TASKS TO COMPLETE:
1. In two sentences, summarize the album review below.
2. Using the album review below, answer these questions:
(a) In what year did Feeder go on hiatus?
(b) What was the title of Grant Nicholas's first solo album?
(c) Who painted the cover of the new release?

7 July 2015
Grant Nicholas - Black Clouds
Well it is nice to know that some things still fly under my radar and make me look foolish.... only some much time in my world at time, the list of albums I want to review grows whilst the time I have shrinks; but these are personal problems and nothing to do with the review here. What I am reviewing here is the second solo release from Feeder front man Grant Nicholas; until about two months ago I did not even know that there was a first one, which shows just how much the alternative and mainstream press have left Feeder and the members other activities to the side. At one point, you could not move for Feeder as they were everywhere and this was a really great thing to see. Reason being is that I had seen a band which had built its way up from the bottom up, they worked very hard and kept on plugging when the world seemed to not care with their early releases; then they became regulars in the charts and their music was on many radio stations and videos on any channel you cared to turn on. Then the world seemed to move on, but the band kept on releasing good albums. But back in 2012 (just as this blog started) Feeder went on hiatus after 20 years, as the band had not really stopped in all that period (even with personal tragedy to the band). One of the things that come out of this was Mr Nicholas starting a solo career and his first album called 'Yorktown Heights'; it made the top 30 without any major media campaign and that is really good work in my eyes. What we have here is the next release which is a six track mini album, the cover was painted by Mr Nicholas daughter and it also looks as if Mr Nicolas is going to put his solo work on hiatus to go back to Feeder (although this has not officially been confirmed) all he has confirmed is that his next batch of solo shows at the time of writing are going to be the last solo shows for a while. So now it is time to find out what this sounds like....

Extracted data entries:
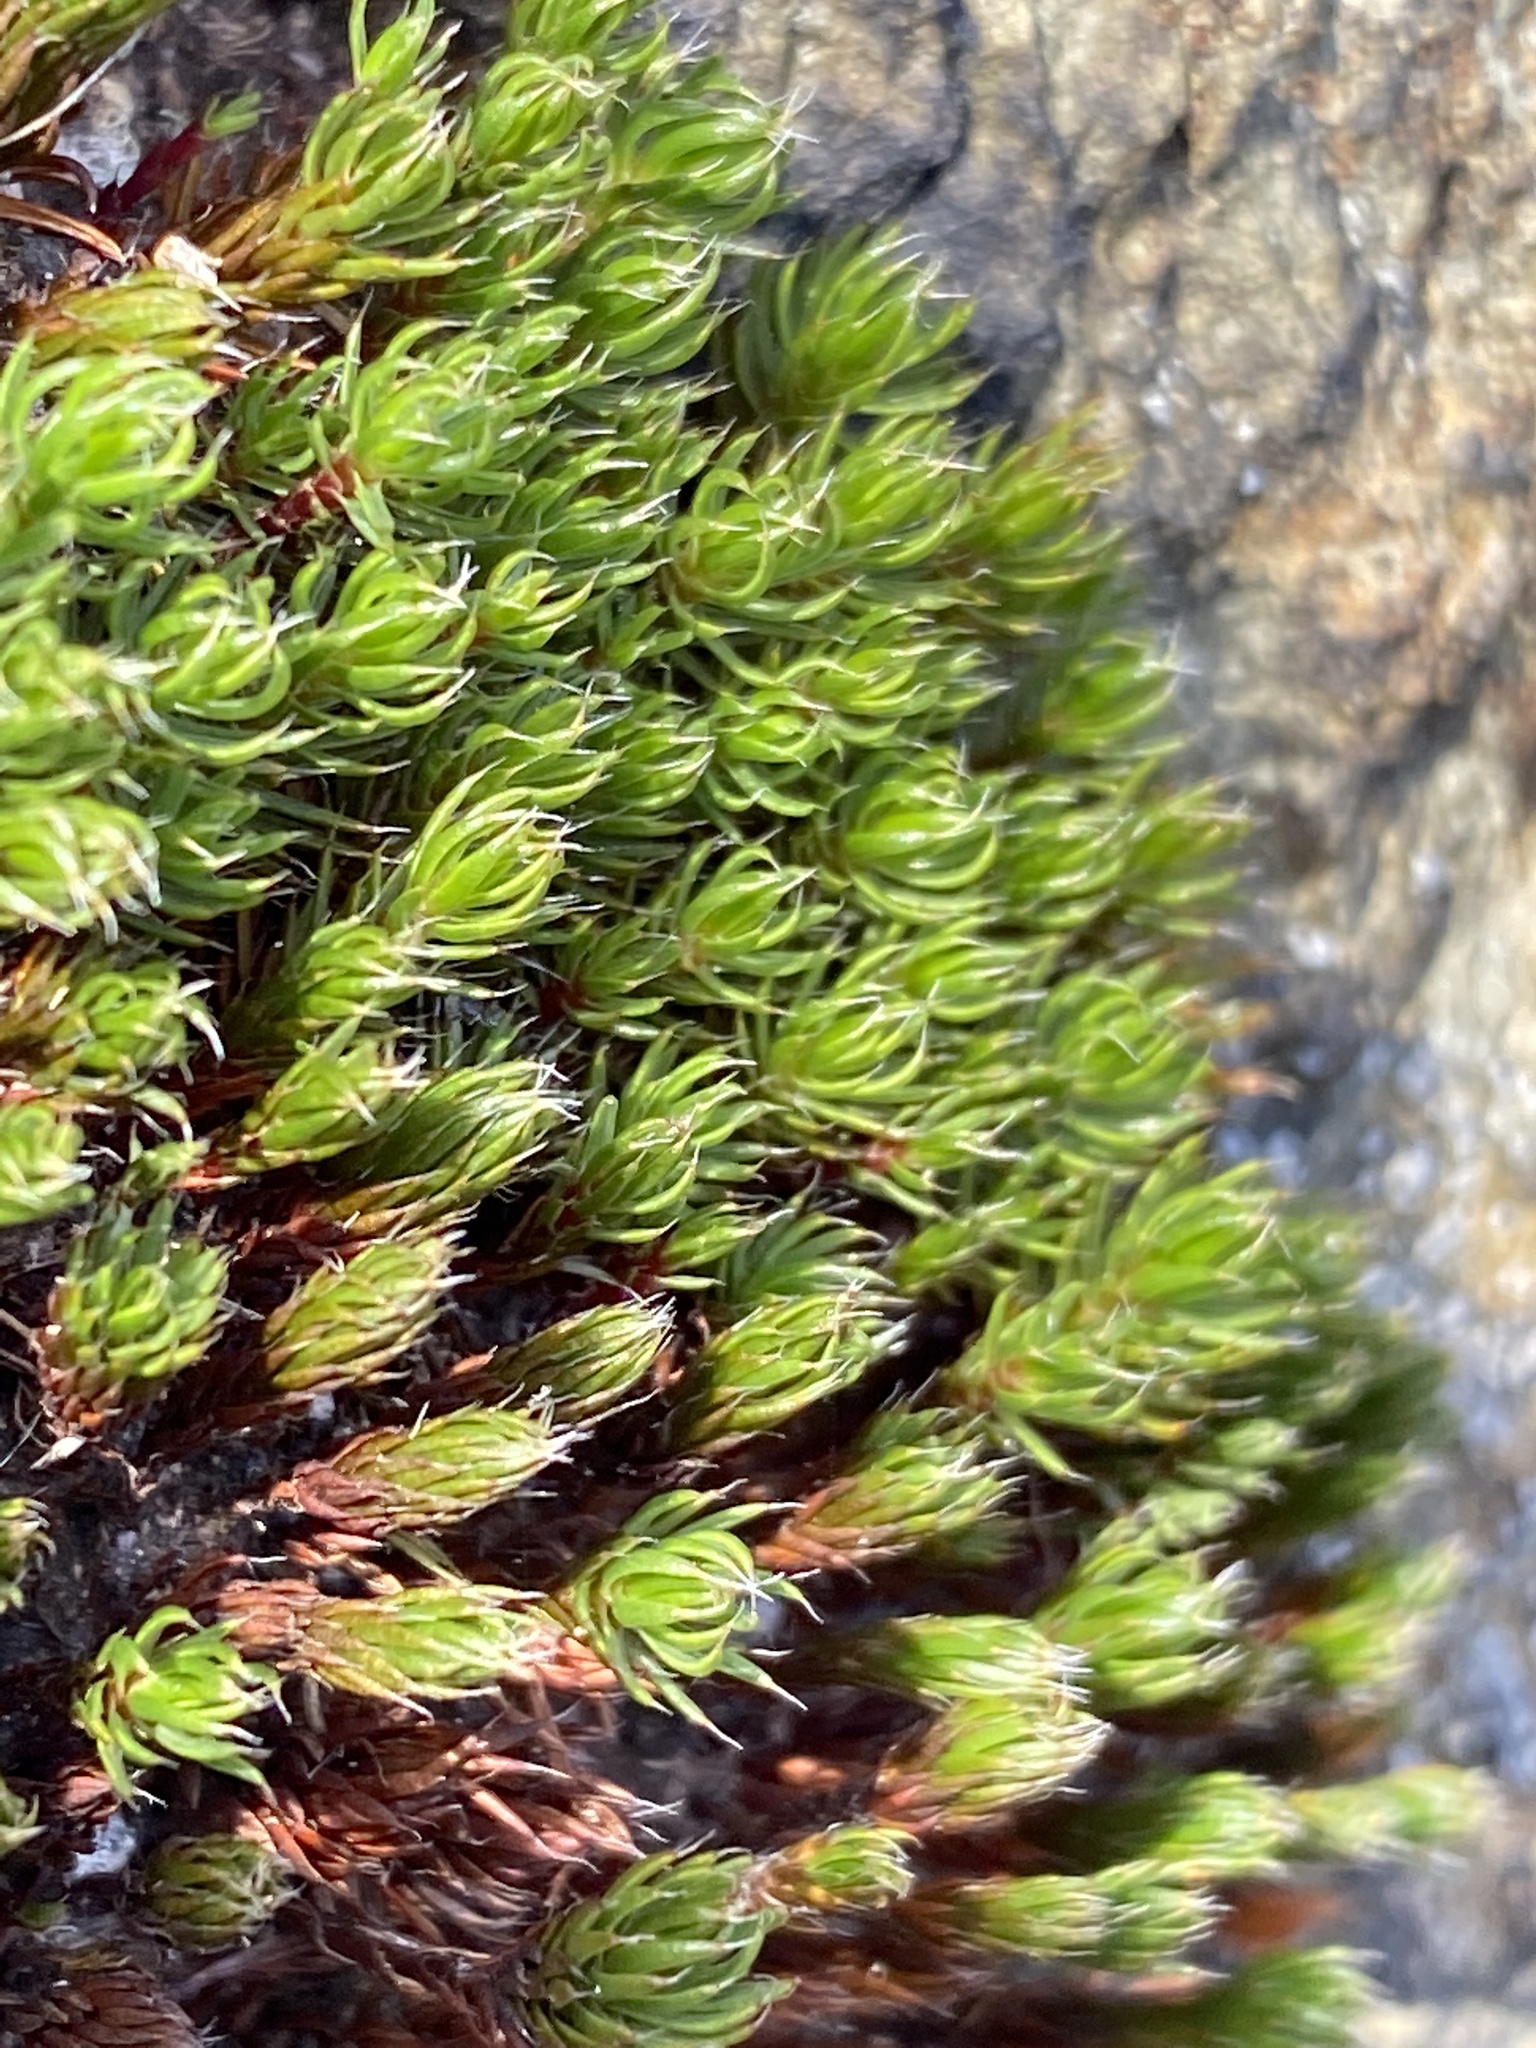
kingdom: Plantae
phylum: Bryophyta
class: Polytrichopsida
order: Polytrichales
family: Polytrichaceae
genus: Polytrichum
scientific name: Polytrichum piliferum
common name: Bristly haircap
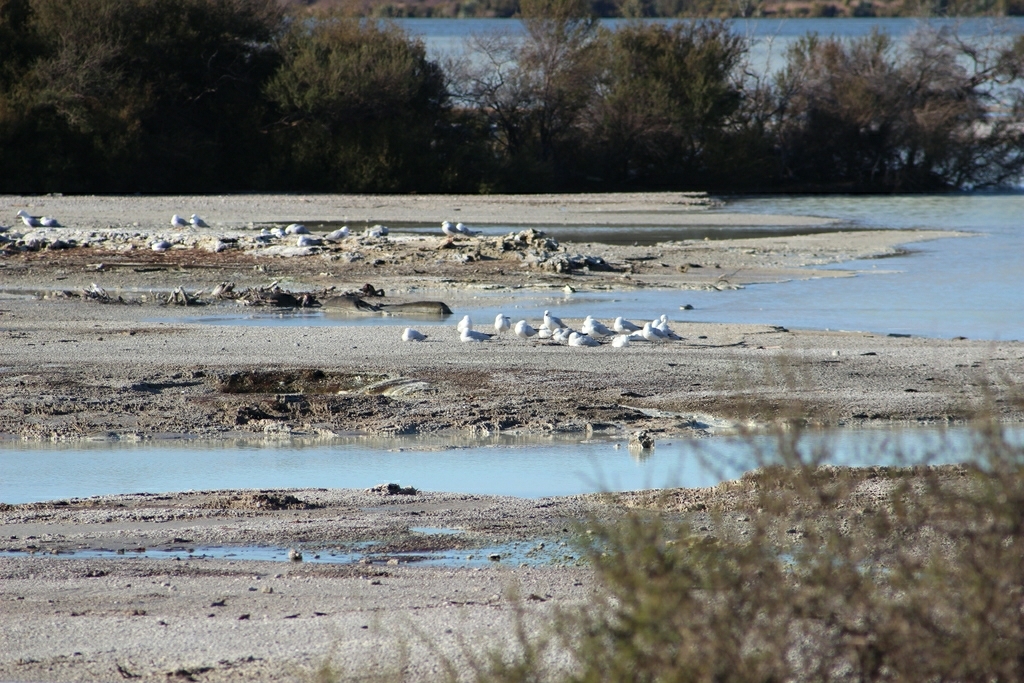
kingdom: Animalia
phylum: Chordata
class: Aves
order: Charadriiformes
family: Laridae
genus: Chroicocephalus
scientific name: Chroicocephalus bulleri
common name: Black-billed gull
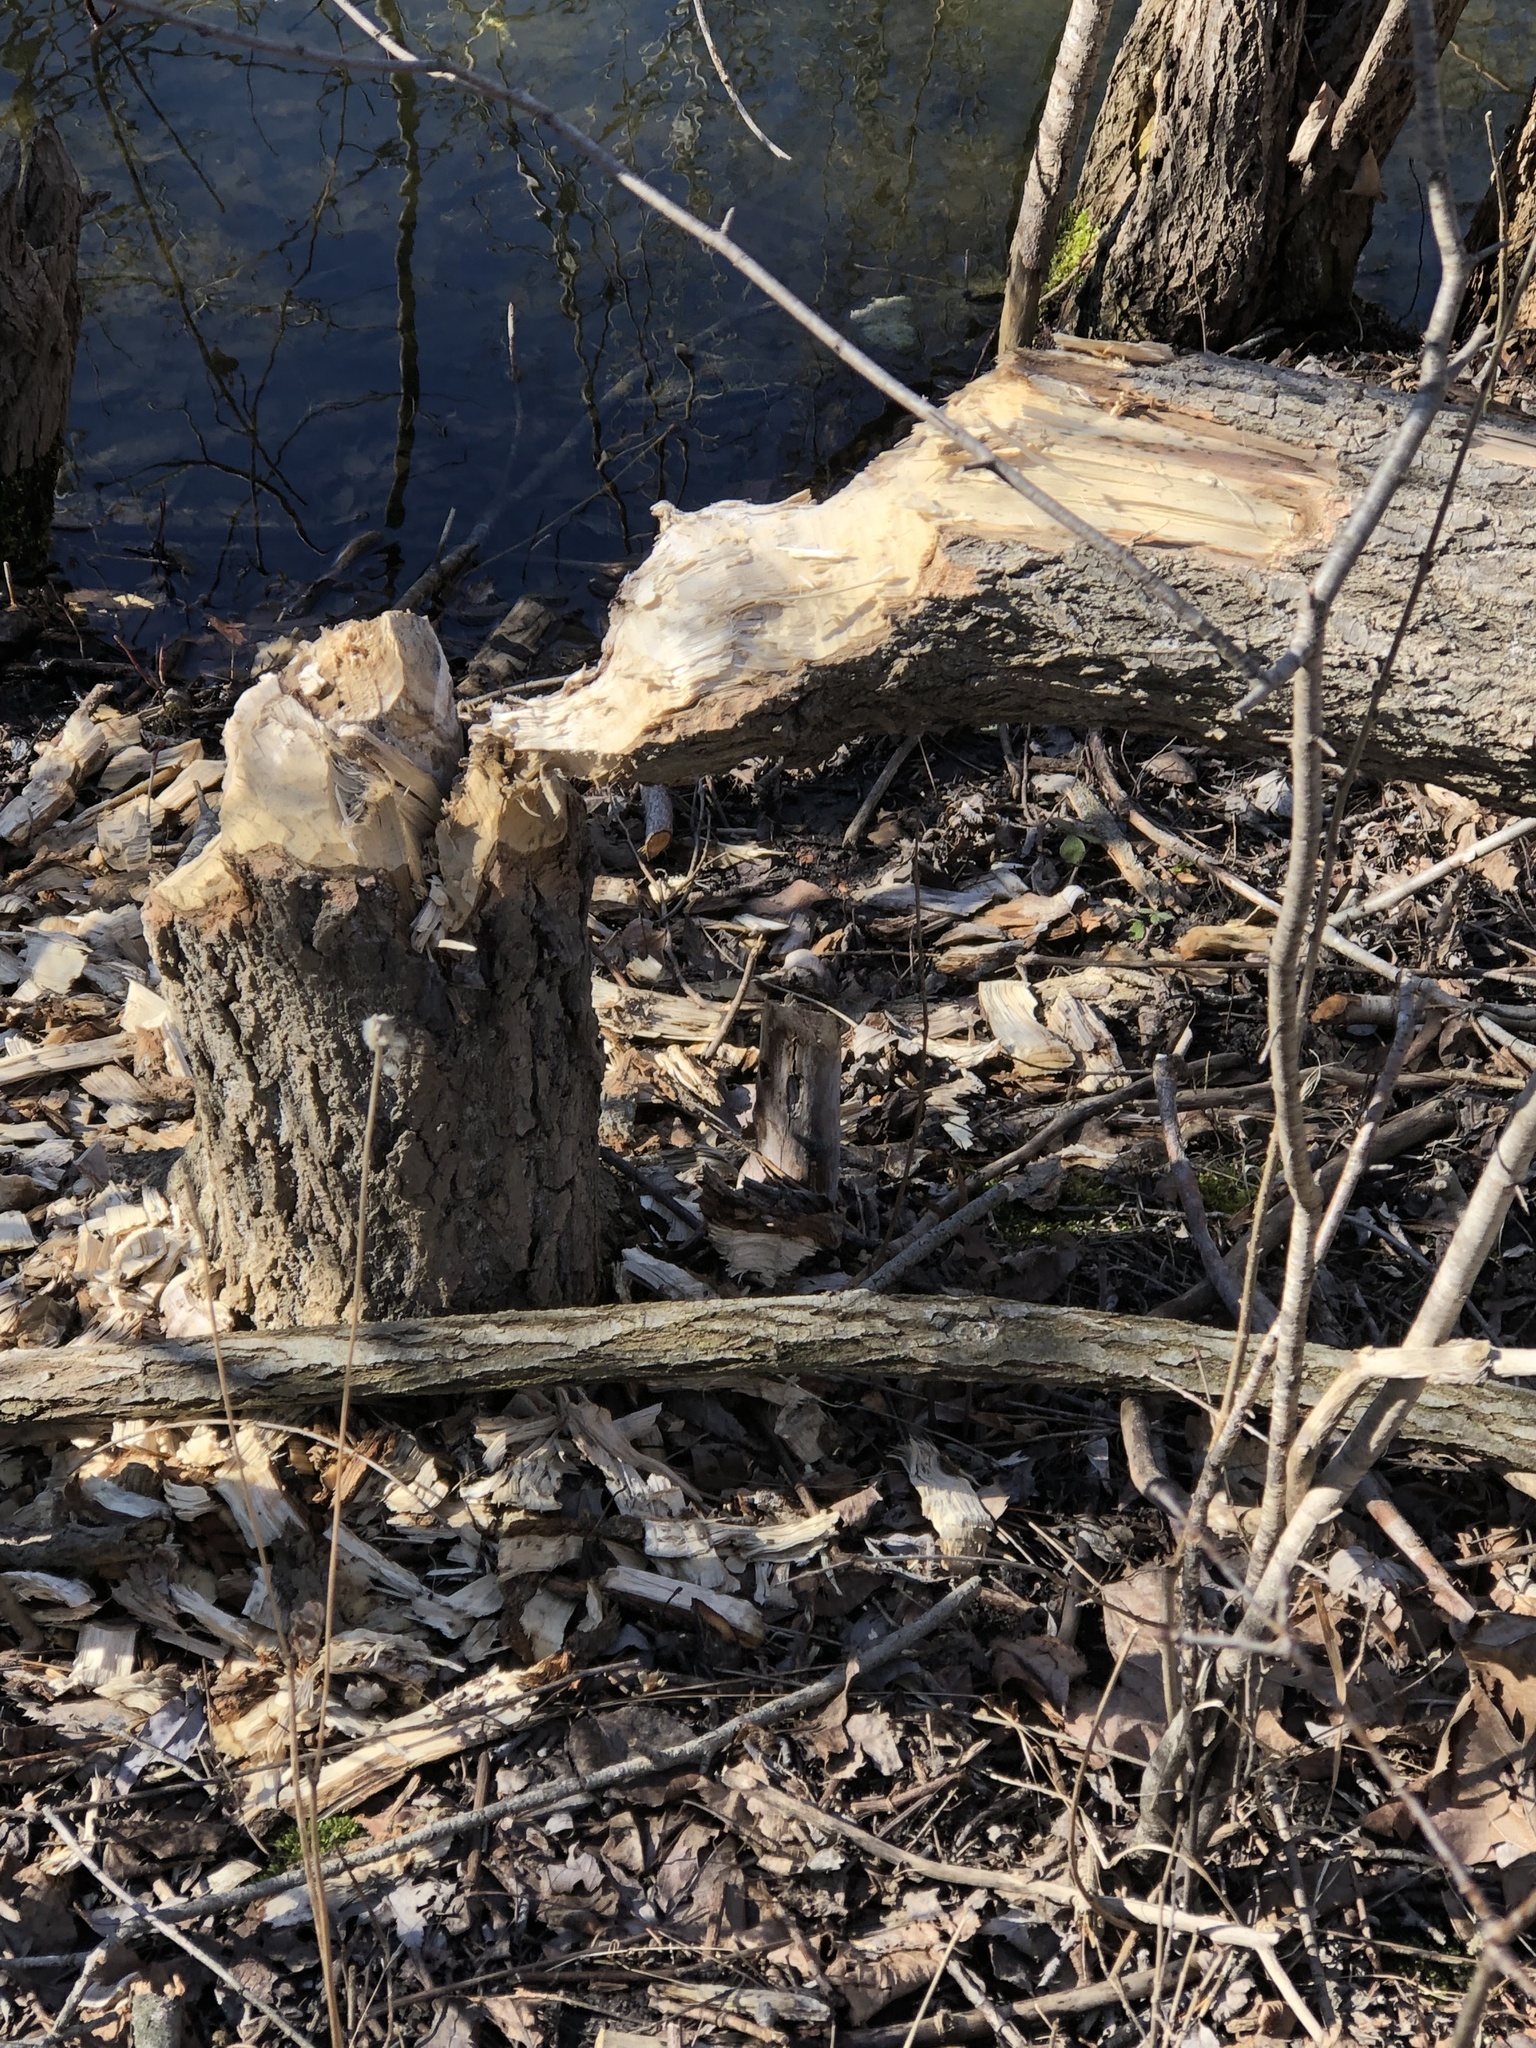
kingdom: Animalia
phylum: Chordata
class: Mammalia
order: Rodentia
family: Castoridae
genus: Castor
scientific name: Castor canadensis
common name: American beaver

SOLUTIONS:
1. The review covers the second solo release from Feeder front man Grant Nicholas, a six-track mini album whose cover was painted by his daughter. It traces how Feeder's hiatus in 2012, after 20 years, led to his solo career and a first album, 'Yorktown Heights', which reached the top 30 without a major media campaign.

2.
(a) 2012
(b) 'Yorktown Heights'
(c) Grant Nicholas's daughter